Online voting, for utmost security.
Each voter gets a specialized browser install based on a normal browser with few key differences:
- Cache is flushed every 60seconds
- Only 1 SSL key is accepted
- Only 1 host with which communication is accepted
- All communication over HTTPS only
Then the webservice portion, and i'm basing this how things work in Finland. Here you can authenticate with your real life details using your bank account details.
So you login via your bank, which requires 2-factor authentication (password + rotating PIN).
Add RSA dongle which is given personally to every single voter (cost 10-20€ per voter)
So you have many forms of authentication before you are able to login to make absolutely certain you are who you say you are.
Absentee voting is not allowed.

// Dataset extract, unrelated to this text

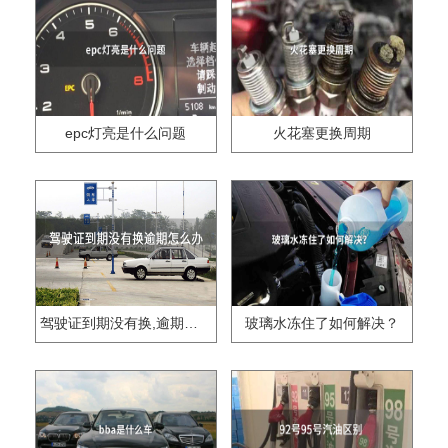
epc灯亮是什么问题
火花塞更换周期
驾驶证到期没有换,逾期怎么办??
玻璃水冻住了如何解决？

Only the voting right holder is allowed to vote.
Then just have a normal online poll type of solution, but with extra information, and extra steps to ensure the voter has given some thought to it.
Allow semi-anonymous commenting by different voters, ie. every voter is given a random "voter id"
In database the votes are saved by voter id.
the voter id to real life information data is only viewable for very precisely vetted small group of people, to basicly ensure every one is voting for themselves only, and everything is technically working.
Every one else will not see the actual identities, unless a voter expressly wants to reveal that (ie.in a comment has revealed his personality). A voter can be given a new pseudo-anonymous voter id at request as well.
Allow absolutely no one to log in as someone else. Databases are fully transactional only -> no modifying records directly etc. every single action against the database is logged. that way this database can be append only, and a cache database which can be at any time be rebuilt by following the log.
So this can be in extreme cases still traced to a specific voter, but i don't see why that is needed at all.
The biggest problem will be the people involved in this system, without making it technically impossible to manipulate the voting data even by administrators it will not be a sound system. Even government itself shouldn't be able to trace pseudo-anonymous voter id to voter at will and especially not in mass.